Текст страницы:
################
Помимо универсальных социально-перцептивных механизмов для разных культур могут быть характерны специфические защитные механизмы. Таким механизмом для народов Северного Кавказа является регрессия, которая определяет как бы возврат этнической группы к более ранним стадиям ее развития. На поведенческом уровне это, в частности, выражается в реанимации кланово-родовой структуры общества и традиционных моделей поведения, во всплеске религиозной активности, в увеличении числа эндогамных браков.

– Межэтническая напряженность как динамический феномен характеризуется периодами роста и спада напряженности. Это выражается в изменении психологического состояния взаимодействующих этнических групп и этномобилизационных процессов в обществе. Исследование межэтнической напряженности в диапазоне от скрытой фоновой напряженности к проявлениям агрессии и насилия в отношениях между народами определило выделение четырех фаз: латентной, фрустрационной, конфликтной и кризисной. Переход к очередной фазе означает каждый раз достижение определенных критических рубежей, оценка которых необходима для диагностики уровня межэтнической напряженности и предупреждения ее дальнейшего роста. По мере перехода межэтнической напряженности от стадии латентной (фоновой) напряженности через фрустрационную к конфликтной и кризисной, защитные психологические механизмы приобретают крайние формы.

– Рост межэтнической напряженности и активизация этномобилизационных процессов на психологическом уровне выражается в следующем: (а) растет неудовлетворенность групповых потребностей в позитивной этнической идентичности и этнической безопасности; (б) повышается статус этничности в структуре групповой социальной идентичности; (в) этническое самосознание трансформируется по типу гиперэтничности, кристаллизуются негативные образы; (г) растет число этнически нетерпимых лиц; (д) сокращается дистанция между этническими образами и

реальными действиями. Это основные показатели уровня межэтнической напряженности, имеющие свои критические значения в зависимости от ее фазы.

На основе сравнения перечисленных показателей в различных ситуациях межэтнической напряженности были эмпирически выявлены критические точки ее перехода от одной фазы к другой, в том числе и в условиях смены фрустрационной фазы межэтнической напряженности конфликтной, при достижении которой между народами возможны проявления агрессии и насилия. В связи с этим были получены следующие эмпирические результаты, раскрывающие социально-психологическую основу перехода межэтнической напряженности в насильственные конфликты.

– Уровень удовлетворенности потребностей в позитивной этнической идентичности и этнической безопасности отстает от их роста. В результате, во-первых, растет выраженность этноаффили-ативных, статусных и архетипических мотивов у большинства представителей этнической группы, во-вторых, повышается уровень массовой невротизации и фрустрации, источником которых становятся другие этнические группы. Чем более выражены эти мотивы и меньше уровень массовой невротизации и фрустрации, тем выше показатели внутригрупповой солидарности – важной психологической основы этномобилизационных процессов. Показатели этнической солидарности – осознание внутриэтнической консолидации и восприятие своей группы как целостного и самостоятельного субъекта, в том числе как субъекта власти, желание оставаться членами группы, уровень внутригрупповой привязанности и степень удовлетворения от участия в группе – больше выражены у титульных народов по сравнению с русским населением республик. Это отражает главный вектор развития межэтнической напряженности: нарастание интенсивности этномобилизационных процессов в республиках Российской Федерации со стороны титульных народов. Фрустрация потребности в этнической идентичности в сочетании с посттравматическим стрессом у такой категории вынужденных мигрантов, как беженцы – главные причины характерной для них дезадаптации невротического типа.
################
Исходный перечень:
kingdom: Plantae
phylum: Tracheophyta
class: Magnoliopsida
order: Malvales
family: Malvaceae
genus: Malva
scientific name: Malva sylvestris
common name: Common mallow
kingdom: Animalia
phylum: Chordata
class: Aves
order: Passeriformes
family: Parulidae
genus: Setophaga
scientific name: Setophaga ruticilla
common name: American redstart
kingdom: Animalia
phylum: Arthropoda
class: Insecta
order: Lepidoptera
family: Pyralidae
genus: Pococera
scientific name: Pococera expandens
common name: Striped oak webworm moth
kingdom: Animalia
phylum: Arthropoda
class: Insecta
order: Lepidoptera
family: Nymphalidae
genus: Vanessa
################
Задания к тексту:
1. Воспроизведите без изменений фрагмент текста о межэтнической напряженности, который начинается со слов "Помимо универсальных социально-перцептивных" и заканчивается словами "числа эндогамных браков.".
2. Какой специфический защитный механизм назван в тексте о межэтнической напряженности характерным для народов Северного Кавказа?
3. Перечислите все фазы межэтнической напряженности, которые выделены в тексте о межэтнической напряженности.

Ответы к заданиям:
1.
Помимо универсальных социально-перцептивных механизмов для разных культур могут быть характерны специфические защитные механизмы. Таким механизмом для народов Северного Кавказа является регрессия, которая определяет как бы возврат этнической группы к более ранним стадиям ее развития. На поведенческом уровне это, в частности, выражается в реанимации кланово-родовой структуры общества и традиционных моделей поведения, во всплеске религиозной активности, в увеличении числа эндогамных браков.

2. Регрессия.

3. Латентная, фрустрационная, конфликтная и кризисная.